“Kita akan melihat Barca yang lebih baik, saya berjanji akan hal itu” jelas Hansi Flick pada 25 November tahun lalu.
Dia berbicara setelah kekalahan telak 3-0 di Stamford Bridge – malam di mana Barcelona tampak tidak berjiwa, lumpuh secara taktis karena dikeluarkannya Ronald Araujo lebih awal dan menyimpang dari kebajikan yang menjadi ciri era awal Flick.
Saat itu prospeknya menjadi suram. Meski tim hanya tertinggal satu poin dari Real Madrid di La Liga, gangguan yang terjadi cukup mengkhawatirkan.
Namun, malam itu di London menjadi katalis untuk salah satu perubahan tengah musim yang paling menonjol dalam ingatan baru-baru ini.
Bagaimana Barcelona membalikkan keadaan
Flick mendapatkan kekuatan dari kelemahan ini dan menggunakan pidatonya pasca pertandingan untuk menyalakan api di ruang ganti. Responsnya sangat cepat dan secara statistik luar biasa.
Dalam 18 pertandingan sebelum kekalahan Chelsea, Barca telah kehilangan poin dalam enam pertandingan, mencatatkan 12 kemenangan, dua kali seri dan empat kekalahan.
Pada fase awal ini, tim mencetak 48 gol, namun kebobolan 25 gol dan hanya berhasil mencatatkan clean sheet sebanyak empat kali.
Dalam 18 pertandingan setelah Stamford Bridge mereka nyaris sempurna. Pasukan Flick telah menang 17 kali dan hanya menderita satu kekalahan – satu kekalahan melawan Real Sociedad.
Performa ofensif tetap tinggi dengan mencetak 51 gol, namun perubahan paling dramatis terjadi di pertahanan, di mana tim hanya kebobolan 15 gol dan menggandakan rekor clean sheet mereka menjadi delapan.
Efek Joan Garcia
Meskipun tingkat gol tetap berada pada level teratas, sorotan sebenarnya datang di sepertiga pertahanan. Katalis stabilitas ini adalah Joan Garcia.
Penjaga gawang memainkan peran kunci dalam tim yang kebobolan sepuluh gol lebih sedikit dibandingkan paruh pertama musim ini.
Penampilannya melawan Espanyol tetap menjadi standar emas atas kemampuannya melakukan penyelamatan gol yang berharga. Di bawah kepemimpinannya, jumlah kebobolan gol meningkat dua kali lipat dari empat menjadi delapan.
Mungkin aspek yang paling mengesankan dari perjalanan ini adalah bahwa hal ini dicapai tanpa ruang mesin tim. Barcelona harus menjalani periode ini tanpa kepemimpinan Pedri dan daya ledak Raphinha.

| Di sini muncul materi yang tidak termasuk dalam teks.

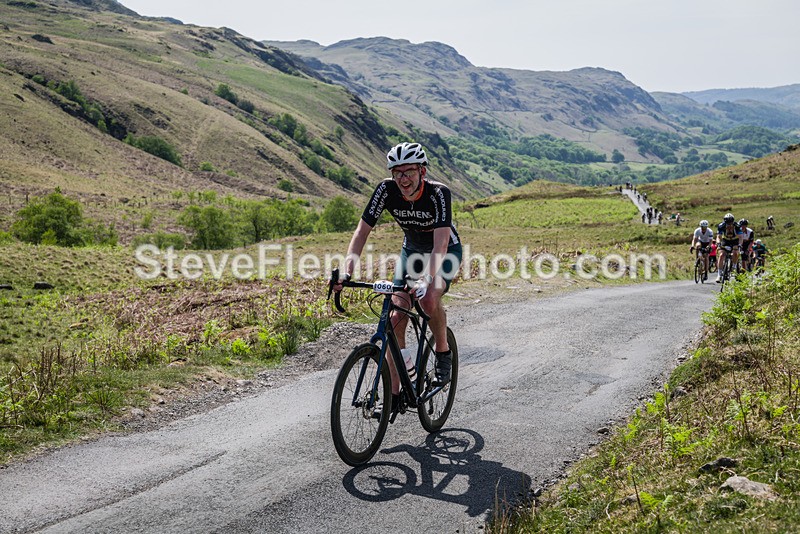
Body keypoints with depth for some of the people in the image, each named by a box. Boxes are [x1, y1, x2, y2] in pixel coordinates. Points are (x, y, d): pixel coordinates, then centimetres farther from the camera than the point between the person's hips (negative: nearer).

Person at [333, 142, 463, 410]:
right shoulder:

Dalam ketidakhadirannya, kepribadian lain menjadi aktif. Flick berhasil memulihkan intensitas tekanan tinggi tim, dengan Eric Garcia memimpin pemulihan di lini tengah lawan dan Frenkie de Jong memberikan dorongan yang sangat dibutuhkan dalam disiplin pertahanan.
Kembalinya Raphinha jelas lebih membantu tim, karena pemain Brasil itu sekali lagi tampak tak terhentikan bersama pemain seperti Lamine Yamal dan Robert Lewandowski.
Sejak kekalahan di Stamford Bridge, klub telah mencapai semua tujuan utamanya, termasuk mendapatkan kembali keunggulan di La Liga dan lolos ke 8 besar Liga Champions.
Tim telah berhasil meraih Piala Super Spanyol dan masih bersaing untuk Piala Raja, dimana tim telah mencapai babak semifinal, dimana pertandingan leg pertama akan dilangsungkan melawan Atlético Madrid pada hari Kamis.
Secara keseluruhan, Barcelona terlihat lebih stabil, lebih intens, dan lebih berbahaya dari sebelumnya.